Since then, we have gone our own ways. My style is pretty consistent; I've had the same short haircut for decades and still gravitate toward Asian tops and loads of funky jewelry. My now teenage daughter on the other hand goes in and out of fashion phases at a head-spinning rate. Her major influences are Urban Outfitters, her high school peers, and the gospel according to Seventeen. These days, when she isn't in riding breeches and boots, she tends to be poured into skinny jeans with a loose colorful top and a scarf.

This is precisely what I agreed to her wearing yesterday for a family trip into Boston and a show. I still believe in dressing up for the theatre, but suggesting a skirt would be a big waste of my limited time. I settled for stylish casual, which my trim fifteen year old can certainly pull off. She came downstairs in a crisp blue collared blouse with a contrasting blue pashmina (the ones you get for $10 at a cart in the mall, not $200 at a counter at Saks). "You look great!" my husband and I both told her.

"I don't like the blue with the other blue," she moaned at us.

"But, you look great," we repeated. "Really."

"Arrrrgh!" she exclaimed and raced back upstairs, stripping off the freshly-ironed shirt on her way. I followed, stopping in my closet to grab a couple of options. We were already late.

She ended up with the same top but one of my scarves, a funky woven one that I had bought in a shop across from the Tuileries garden when we went to Paris last summer. I was doubly happy. We were leaving and she looked terrific. Maybe I was triply happy. You see, in choosing one of my accessories, she had unwittingly bestowed a rare teen seal of approval. 

This made me reconsider my earlier aversion.

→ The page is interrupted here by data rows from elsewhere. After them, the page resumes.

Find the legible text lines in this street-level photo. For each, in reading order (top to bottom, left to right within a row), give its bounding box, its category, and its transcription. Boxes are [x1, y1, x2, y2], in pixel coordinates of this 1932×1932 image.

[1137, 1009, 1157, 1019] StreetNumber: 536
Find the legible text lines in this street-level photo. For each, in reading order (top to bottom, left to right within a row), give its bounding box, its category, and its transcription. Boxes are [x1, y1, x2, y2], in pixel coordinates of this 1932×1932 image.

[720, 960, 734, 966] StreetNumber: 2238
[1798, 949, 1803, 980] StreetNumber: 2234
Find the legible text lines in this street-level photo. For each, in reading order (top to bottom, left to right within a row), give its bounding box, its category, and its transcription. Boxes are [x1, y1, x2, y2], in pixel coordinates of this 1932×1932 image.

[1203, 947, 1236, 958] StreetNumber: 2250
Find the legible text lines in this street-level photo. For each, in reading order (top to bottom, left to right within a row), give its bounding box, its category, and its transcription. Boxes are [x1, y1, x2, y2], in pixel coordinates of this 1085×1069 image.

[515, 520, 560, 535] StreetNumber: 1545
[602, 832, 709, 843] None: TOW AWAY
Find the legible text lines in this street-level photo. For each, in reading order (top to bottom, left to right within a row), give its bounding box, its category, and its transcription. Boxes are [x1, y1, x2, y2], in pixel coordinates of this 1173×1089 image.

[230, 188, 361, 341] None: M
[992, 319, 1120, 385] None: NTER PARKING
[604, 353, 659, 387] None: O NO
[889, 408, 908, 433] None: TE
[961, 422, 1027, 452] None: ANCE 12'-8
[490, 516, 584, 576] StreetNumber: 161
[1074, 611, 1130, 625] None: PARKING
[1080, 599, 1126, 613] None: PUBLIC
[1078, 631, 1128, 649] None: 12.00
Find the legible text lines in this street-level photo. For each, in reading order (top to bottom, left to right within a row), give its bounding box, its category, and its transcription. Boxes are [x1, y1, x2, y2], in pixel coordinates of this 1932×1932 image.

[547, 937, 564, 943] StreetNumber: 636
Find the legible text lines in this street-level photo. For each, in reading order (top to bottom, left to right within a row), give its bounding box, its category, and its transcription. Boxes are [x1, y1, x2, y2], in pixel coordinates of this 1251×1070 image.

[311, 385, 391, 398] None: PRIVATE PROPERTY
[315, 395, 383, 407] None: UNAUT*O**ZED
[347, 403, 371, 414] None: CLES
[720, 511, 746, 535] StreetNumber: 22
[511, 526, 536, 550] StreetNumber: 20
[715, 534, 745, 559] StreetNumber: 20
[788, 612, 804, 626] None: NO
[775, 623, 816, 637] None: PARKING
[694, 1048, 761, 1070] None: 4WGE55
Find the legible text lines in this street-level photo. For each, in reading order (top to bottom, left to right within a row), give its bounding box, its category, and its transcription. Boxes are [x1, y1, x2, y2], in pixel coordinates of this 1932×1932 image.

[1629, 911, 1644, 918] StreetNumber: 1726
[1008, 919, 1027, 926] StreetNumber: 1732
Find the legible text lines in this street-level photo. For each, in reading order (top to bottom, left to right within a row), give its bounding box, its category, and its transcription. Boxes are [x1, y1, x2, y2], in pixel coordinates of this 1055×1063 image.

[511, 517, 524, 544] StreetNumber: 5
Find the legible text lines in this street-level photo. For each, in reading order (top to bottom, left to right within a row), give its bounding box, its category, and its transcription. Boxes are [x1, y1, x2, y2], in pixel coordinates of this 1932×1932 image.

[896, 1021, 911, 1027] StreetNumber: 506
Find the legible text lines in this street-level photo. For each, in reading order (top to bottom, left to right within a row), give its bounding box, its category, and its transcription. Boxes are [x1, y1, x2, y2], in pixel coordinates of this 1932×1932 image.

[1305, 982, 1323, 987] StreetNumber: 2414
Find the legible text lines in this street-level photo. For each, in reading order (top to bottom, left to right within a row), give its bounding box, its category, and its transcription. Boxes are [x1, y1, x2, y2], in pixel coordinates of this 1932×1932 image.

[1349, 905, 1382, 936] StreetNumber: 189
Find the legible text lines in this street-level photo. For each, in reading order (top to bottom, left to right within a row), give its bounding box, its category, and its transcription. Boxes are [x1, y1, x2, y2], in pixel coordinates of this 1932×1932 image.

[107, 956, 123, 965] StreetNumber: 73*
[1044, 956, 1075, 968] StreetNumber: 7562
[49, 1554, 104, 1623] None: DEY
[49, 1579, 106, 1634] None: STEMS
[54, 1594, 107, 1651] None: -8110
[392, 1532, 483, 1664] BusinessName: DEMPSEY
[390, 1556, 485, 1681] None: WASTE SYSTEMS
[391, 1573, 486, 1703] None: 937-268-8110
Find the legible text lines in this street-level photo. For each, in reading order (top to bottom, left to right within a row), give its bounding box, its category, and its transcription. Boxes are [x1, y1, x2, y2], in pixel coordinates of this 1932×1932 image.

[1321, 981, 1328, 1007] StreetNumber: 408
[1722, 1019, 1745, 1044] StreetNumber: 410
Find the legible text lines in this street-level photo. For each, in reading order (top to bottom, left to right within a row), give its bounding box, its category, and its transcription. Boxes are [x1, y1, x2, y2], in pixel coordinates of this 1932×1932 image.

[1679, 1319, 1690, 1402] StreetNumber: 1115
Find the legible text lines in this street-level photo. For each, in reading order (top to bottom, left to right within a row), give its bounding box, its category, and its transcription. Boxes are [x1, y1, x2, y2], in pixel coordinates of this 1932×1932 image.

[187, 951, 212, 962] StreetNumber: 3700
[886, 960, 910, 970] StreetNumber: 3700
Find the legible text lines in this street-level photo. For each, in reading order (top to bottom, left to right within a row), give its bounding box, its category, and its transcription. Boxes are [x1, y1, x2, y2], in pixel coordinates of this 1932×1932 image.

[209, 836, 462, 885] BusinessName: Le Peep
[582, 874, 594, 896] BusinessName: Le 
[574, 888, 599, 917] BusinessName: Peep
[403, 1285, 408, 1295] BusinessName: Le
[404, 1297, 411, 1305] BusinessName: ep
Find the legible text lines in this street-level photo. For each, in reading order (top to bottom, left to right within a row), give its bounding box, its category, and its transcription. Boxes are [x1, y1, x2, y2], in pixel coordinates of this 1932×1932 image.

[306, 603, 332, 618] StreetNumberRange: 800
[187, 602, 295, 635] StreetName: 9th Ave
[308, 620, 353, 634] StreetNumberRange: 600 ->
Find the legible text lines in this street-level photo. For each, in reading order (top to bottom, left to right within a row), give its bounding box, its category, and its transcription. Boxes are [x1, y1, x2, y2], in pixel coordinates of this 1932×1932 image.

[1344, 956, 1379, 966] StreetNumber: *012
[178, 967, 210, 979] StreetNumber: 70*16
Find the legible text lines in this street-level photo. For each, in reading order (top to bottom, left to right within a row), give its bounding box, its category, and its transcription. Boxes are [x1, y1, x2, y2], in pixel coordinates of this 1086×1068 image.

Lilly Pulitzer was not only the mother of mother-daughter dresses, she was the mother of invention. The socialite began her famous preppy line when she asked her seamstress to create some outfits she could wear while selling produce from her husband's citrus groves. The floral fabric effectively hid the juice stains. And as we all know, the dresses soon took on a very colorful life of their own. “I designed collections around whatever struck my fancy ... fruits, vegetables, politics or peacocks ... but it made people happy.” I guess as far as corporate missions are concerned, that's a pretty good one.

So, rest in peace, Lilly. I mean it. 

Because, despite my sniping about those ubiquitous sundresses, there is something really happy about the phrase, "Like mother, like daughter." 

1 comment:

  1. Thank you, Alex! As usual, I get a warm "snirky" feeling when I lead your posts... they just hit me so right on!

    As an art director I haven't always worn black, and I remember the Christmas when my toddler daughter and I marched out in what I thought were the cutest matching Laura Ashley jumpers. That was one of the few times I felt so in tune with her and one of the last times that I've had any control in her "presentation"!

    As for a little fashion validation from my now fourteen-year-old, I'm loathe toh ope for it. I think I get what she's going for when she dresses, but God help me if I dare make a suggestion! Remember the ads "Please Mother, I'd rather do it myself!"?... yet funny, she does open up a little to discussion when I open up my wallet.